The category included only "persons who are American Indian, Asian
American, Alaskan Natives, or of Spanish heritage." French
Canadians living in Maine, the inhabitants of Little Italy in New York
City, and the Pennsylvania Dutch received no special assistance. By the
early 1990s, the foreign-language ballot provisions of federal
voting-rights law applied to 68 jurisdictions in the United States.
The bilingual-ballot mandate bloated even further in 1992, when
Congress said that counties with more than 10,000 residents who speak
the same language and who are not proficient in English must provide
bilingual voting ballots, even if their potential users make up less
than 5 percent of the overall population. This applied to heavily
populated areas with large numbers of non-English-speaking residents,
such as Chicago, New York City, and San Francisco. To comply, New York
City had to purchase new voting machinery because its old equipment did
not have enough space for all the Chinese characters that the law said
it must provide. Los Angeles County now offers ballots in Chinese,
Japanese, Korean, Spanish, Tagalog, and Vietnamese. In the three
elections between November 1993 and November 1994, the county spent more
than $1.2 million to print voting materials in these foreign tongues.

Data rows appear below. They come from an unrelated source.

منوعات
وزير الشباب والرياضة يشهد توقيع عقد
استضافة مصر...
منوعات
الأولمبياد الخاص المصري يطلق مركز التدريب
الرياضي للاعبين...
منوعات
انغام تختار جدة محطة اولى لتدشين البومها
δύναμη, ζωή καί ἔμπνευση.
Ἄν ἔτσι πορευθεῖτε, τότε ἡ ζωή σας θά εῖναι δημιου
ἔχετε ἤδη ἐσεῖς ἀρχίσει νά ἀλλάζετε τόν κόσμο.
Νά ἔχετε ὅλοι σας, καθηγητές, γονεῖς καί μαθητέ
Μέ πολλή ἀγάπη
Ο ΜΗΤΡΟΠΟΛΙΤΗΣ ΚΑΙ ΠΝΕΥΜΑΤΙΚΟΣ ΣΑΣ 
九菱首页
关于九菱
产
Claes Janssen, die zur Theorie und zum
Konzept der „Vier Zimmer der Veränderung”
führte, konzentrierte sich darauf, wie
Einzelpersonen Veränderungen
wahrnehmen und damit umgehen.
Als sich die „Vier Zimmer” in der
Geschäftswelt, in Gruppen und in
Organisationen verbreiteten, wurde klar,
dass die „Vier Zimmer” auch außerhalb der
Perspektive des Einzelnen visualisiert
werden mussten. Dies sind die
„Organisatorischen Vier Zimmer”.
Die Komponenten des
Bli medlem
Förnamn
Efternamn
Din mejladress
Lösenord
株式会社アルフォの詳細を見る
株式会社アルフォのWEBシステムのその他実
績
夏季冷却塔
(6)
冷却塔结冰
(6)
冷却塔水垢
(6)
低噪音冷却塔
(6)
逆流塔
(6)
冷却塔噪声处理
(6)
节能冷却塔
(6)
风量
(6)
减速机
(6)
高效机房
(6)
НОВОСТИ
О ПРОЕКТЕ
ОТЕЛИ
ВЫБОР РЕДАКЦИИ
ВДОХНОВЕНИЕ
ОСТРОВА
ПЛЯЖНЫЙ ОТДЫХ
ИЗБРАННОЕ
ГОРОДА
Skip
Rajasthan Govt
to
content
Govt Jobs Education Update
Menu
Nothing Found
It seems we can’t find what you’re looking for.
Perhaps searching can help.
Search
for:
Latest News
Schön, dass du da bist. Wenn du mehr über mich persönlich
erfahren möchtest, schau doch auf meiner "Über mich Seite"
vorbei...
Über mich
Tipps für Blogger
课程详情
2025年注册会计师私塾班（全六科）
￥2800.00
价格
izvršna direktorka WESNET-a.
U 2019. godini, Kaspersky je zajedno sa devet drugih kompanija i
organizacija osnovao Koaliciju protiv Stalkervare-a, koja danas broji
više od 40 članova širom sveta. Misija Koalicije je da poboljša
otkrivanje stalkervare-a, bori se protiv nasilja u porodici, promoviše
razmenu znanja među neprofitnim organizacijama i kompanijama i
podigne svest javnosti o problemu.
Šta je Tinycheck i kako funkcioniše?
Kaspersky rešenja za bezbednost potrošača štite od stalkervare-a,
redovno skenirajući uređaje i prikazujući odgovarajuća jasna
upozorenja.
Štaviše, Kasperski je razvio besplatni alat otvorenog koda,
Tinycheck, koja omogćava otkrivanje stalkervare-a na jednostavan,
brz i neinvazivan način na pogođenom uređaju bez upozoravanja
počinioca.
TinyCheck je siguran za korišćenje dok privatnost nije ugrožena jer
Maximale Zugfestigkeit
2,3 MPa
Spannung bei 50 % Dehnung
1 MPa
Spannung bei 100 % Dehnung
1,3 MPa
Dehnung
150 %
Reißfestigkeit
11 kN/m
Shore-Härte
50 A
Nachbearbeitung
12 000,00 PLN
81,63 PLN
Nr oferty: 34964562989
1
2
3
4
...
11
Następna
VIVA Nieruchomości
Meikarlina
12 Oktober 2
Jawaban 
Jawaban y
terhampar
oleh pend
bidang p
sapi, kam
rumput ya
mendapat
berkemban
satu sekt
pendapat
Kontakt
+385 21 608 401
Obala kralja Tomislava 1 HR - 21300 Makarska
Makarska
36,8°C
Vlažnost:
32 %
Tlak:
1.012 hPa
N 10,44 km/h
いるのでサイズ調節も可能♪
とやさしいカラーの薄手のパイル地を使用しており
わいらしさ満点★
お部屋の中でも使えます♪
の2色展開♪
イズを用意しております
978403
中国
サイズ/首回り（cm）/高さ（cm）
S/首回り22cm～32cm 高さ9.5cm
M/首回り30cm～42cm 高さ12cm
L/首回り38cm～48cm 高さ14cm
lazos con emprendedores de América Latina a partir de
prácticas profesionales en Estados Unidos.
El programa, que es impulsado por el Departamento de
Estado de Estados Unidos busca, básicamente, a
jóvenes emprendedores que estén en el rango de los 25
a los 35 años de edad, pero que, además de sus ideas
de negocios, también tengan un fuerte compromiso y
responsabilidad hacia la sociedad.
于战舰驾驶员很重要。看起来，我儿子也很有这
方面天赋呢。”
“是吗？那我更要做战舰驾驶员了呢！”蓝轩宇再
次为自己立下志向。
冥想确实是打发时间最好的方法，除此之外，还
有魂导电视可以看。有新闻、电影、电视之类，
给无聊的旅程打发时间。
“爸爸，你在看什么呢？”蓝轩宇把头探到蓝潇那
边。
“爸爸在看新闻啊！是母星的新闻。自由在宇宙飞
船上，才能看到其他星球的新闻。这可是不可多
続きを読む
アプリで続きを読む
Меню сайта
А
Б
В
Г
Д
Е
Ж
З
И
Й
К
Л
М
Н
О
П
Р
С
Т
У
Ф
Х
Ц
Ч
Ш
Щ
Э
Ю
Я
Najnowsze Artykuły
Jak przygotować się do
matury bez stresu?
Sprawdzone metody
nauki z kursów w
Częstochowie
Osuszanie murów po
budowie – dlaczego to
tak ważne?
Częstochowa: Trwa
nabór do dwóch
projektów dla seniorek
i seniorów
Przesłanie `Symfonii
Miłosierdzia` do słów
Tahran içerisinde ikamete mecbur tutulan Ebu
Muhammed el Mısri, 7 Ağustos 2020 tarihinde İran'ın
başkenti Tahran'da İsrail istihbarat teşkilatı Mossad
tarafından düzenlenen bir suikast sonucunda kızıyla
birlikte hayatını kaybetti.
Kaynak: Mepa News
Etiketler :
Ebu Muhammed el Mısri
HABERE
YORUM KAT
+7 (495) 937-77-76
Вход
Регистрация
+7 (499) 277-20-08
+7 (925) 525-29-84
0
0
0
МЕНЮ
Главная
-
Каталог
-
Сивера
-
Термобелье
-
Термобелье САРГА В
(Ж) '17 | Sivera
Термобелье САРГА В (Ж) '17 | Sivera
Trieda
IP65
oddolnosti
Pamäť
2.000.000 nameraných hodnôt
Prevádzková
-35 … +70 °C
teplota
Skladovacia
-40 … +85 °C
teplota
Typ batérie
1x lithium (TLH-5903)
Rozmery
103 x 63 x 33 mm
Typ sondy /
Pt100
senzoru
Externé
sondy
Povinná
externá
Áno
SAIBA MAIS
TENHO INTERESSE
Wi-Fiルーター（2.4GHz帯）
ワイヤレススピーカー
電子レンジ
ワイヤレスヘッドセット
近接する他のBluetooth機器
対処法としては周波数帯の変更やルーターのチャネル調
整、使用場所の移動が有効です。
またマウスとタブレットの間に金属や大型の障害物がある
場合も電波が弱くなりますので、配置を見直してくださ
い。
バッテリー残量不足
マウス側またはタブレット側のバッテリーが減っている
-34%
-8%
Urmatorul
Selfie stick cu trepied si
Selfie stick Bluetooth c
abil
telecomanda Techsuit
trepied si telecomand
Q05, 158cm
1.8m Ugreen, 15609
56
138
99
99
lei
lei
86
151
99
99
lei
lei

The Mexican American Legal Defense and Education Fund has called this
"a particularly small price to pay." This "small
price" could have paid for a year's tuition at UCLA for 308
Los Angeles residents.
Ballot initiatives are often worded very precisely. Will translations
always convey the exact English-language meaning of every initiative? In
a deliberative democracy, they must. On a 1993 New York ballot question,
translators printed the Chinese character for "no" where it
should have said "yes." More important, immigrant voters
should not even need bilingual ballots. We have required naturalization applicants since 1907 to demonstrate English-language proficiency. In
order to become citizens -- and thus gain the right to vote -- the
foreign-born have to demonstrate the ability to speak, read, and write
simple English. A handful of them are granted exemptions. Naturalization
applicants who are over the age of 50 and have lived in the United
States for 20 years do not have to meet the English requirement. But
they only make up about 7 percent of all citizenship applicants. The
other 93 percent have to pass the test. So why do we assume they lose
their English skills on Election Day? Meanwhile, foreign-language voting
sends one more message to immigrants that assimilation is not an
important part of civil society.
A popular antidote to bilingual ballots is declaring English the
official language of the United States. But that is like declaring the
bald eagle its official bird -- it's essentially symbolic. Many
self-proclaimed official-English advocates in Congress have no intention
of repealing foreign-language ballot laws or federal funding of
bilingual education. When Senator Ted Stevens of Alaska opened hearings
on an official-English bill last December, he proudly announced that
"the bill does not affect existing laws which provide bilingual and
native language instruction. Those statutes are integral parts of our
national language policy." Message to civil rights activists:
We're not going to change a thing.
In a speech to the 1995 American Legion convention in Indianapolis,
Republican presidential candidate Bob Dole announced that "English
must be recognized as America's official language." But he
said nothing about bilingual ballots. As a senator in 1992, Dole voted
to expand their use.
In August, the House of Representatives passed a bill that would
repeal the federal government's unfunded bilingual ballot mandate
by amending the Voting Rights Act. It would not deny local communities
the right to print non-English voting materials, should they choose to
pay for it themselves. Nor would it stop voters from taking punch cards
into the election booth. No companion bill, however, has been introduced
in the Senate.
There is a long tradition in the United States of ethnic newspapers
-- often printed in languages other than English -- providing political
guidance to their readers in the form of sample ballots and visual aids
that explain how to vote. In the absence of bilingual ballots, this
practice could continue and expand. Perhaps we should also allow voters
to bring a friend or relative into the booth, just as blind voters can
do. The polling place would remain open to people who have trouble with
English, but it also would remind them that English -- or even broken
English -- is the common language of American democracy.